Given data:
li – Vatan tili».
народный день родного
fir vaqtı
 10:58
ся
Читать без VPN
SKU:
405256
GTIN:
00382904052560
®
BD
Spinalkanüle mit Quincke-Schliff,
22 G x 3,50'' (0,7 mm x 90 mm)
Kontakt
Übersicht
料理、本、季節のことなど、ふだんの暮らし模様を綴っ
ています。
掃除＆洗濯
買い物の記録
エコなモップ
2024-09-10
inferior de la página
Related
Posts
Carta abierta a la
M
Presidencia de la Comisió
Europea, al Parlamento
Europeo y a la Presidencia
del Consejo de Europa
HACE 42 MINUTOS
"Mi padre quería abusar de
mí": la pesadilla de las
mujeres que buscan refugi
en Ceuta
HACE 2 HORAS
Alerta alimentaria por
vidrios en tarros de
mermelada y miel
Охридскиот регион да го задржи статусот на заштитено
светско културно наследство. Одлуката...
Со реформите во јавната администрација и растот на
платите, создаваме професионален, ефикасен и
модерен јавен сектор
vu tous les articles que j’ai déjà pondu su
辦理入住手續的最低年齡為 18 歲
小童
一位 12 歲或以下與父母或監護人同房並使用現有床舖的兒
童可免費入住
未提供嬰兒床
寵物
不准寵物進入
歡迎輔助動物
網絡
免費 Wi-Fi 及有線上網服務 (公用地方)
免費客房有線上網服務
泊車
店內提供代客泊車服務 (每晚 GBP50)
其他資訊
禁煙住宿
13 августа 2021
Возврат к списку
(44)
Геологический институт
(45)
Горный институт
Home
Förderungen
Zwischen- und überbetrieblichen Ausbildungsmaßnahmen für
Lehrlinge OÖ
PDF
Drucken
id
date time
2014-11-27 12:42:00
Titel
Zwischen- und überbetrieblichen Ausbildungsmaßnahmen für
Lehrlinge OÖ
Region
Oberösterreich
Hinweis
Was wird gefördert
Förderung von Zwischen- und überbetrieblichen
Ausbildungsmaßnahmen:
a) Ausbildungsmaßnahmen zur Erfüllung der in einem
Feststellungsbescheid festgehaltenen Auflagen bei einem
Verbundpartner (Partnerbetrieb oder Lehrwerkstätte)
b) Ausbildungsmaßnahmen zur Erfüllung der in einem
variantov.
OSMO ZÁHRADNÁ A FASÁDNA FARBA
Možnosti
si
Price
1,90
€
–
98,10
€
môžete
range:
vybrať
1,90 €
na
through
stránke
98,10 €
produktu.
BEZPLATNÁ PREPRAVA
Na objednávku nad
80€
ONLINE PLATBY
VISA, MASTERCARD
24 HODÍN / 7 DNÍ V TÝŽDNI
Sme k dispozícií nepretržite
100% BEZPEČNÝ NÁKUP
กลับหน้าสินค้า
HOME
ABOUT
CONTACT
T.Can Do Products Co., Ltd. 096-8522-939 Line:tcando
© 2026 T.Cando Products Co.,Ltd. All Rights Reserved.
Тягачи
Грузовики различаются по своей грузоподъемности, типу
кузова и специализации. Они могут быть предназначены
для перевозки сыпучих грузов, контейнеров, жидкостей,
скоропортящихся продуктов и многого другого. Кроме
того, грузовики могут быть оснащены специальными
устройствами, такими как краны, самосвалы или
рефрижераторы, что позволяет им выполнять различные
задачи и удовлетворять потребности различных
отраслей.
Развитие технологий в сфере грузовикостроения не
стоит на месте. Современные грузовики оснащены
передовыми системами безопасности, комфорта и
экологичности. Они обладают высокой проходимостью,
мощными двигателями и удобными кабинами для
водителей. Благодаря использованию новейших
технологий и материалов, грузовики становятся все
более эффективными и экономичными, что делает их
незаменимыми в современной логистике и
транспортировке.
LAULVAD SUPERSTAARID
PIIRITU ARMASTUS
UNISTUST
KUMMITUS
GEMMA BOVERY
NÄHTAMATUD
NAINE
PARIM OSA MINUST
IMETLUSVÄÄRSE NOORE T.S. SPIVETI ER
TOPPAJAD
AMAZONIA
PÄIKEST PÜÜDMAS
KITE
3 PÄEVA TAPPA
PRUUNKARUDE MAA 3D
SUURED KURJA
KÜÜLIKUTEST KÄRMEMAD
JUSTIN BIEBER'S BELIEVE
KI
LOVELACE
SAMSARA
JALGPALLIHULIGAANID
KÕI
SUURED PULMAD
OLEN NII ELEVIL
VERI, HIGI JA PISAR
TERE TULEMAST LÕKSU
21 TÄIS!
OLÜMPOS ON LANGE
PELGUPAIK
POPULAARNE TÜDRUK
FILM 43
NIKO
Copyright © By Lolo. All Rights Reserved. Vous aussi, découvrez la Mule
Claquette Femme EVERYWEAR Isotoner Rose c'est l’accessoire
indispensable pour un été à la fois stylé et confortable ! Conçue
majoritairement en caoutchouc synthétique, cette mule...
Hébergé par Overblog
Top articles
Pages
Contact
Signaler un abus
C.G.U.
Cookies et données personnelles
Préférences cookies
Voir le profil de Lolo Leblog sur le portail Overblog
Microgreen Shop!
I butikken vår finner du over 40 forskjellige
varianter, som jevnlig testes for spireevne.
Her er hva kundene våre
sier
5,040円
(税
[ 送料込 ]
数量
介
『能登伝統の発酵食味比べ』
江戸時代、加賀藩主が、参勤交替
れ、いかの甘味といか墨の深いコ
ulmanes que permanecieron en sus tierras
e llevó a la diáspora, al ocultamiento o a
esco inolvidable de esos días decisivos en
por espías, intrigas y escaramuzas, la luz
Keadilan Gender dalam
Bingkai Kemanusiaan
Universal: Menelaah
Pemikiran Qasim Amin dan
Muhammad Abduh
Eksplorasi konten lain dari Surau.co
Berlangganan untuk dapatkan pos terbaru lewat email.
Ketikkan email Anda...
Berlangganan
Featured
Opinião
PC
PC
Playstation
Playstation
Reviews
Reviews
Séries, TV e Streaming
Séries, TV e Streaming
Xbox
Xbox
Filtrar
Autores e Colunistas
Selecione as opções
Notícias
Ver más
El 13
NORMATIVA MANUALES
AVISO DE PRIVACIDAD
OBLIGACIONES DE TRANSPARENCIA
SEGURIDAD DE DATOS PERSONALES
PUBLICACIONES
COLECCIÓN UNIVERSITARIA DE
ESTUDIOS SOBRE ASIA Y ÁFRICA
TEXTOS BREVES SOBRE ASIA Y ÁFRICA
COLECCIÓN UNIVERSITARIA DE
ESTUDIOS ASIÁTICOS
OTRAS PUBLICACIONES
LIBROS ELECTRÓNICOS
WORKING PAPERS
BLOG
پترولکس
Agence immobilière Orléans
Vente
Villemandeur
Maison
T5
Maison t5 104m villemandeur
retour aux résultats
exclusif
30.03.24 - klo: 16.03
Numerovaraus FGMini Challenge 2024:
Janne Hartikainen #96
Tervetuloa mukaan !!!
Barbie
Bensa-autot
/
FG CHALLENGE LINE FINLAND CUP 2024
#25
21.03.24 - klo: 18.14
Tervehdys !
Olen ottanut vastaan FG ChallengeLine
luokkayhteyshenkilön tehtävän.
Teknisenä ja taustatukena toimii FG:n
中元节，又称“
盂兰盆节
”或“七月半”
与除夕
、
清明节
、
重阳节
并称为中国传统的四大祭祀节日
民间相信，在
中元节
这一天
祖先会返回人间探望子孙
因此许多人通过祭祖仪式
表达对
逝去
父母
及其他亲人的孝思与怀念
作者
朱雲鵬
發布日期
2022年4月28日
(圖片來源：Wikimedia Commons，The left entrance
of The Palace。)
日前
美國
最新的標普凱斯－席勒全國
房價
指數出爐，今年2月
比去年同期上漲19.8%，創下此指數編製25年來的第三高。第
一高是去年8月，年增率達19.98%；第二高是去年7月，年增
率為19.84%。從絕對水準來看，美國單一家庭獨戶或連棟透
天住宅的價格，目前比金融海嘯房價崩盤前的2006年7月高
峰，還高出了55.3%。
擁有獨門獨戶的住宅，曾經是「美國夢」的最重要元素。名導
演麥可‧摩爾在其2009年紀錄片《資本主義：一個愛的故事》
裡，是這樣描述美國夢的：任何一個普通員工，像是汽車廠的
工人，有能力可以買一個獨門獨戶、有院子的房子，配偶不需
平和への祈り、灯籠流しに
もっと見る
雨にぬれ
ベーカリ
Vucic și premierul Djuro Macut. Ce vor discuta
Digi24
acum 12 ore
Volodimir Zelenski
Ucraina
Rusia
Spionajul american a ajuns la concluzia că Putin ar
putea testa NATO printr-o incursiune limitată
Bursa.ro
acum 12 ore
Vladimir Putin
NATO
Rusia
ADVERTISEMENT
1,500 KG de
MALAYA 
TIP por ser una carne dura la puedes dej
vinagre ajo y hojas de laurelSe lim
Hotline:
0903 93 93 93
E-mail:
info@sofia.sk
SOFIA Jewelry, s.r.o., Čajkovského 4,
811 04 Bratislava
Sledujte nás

Task directions:
How many of the lines in the records include the string "Erfüllung"? Reply with the number alone.

Output of the exercise:
2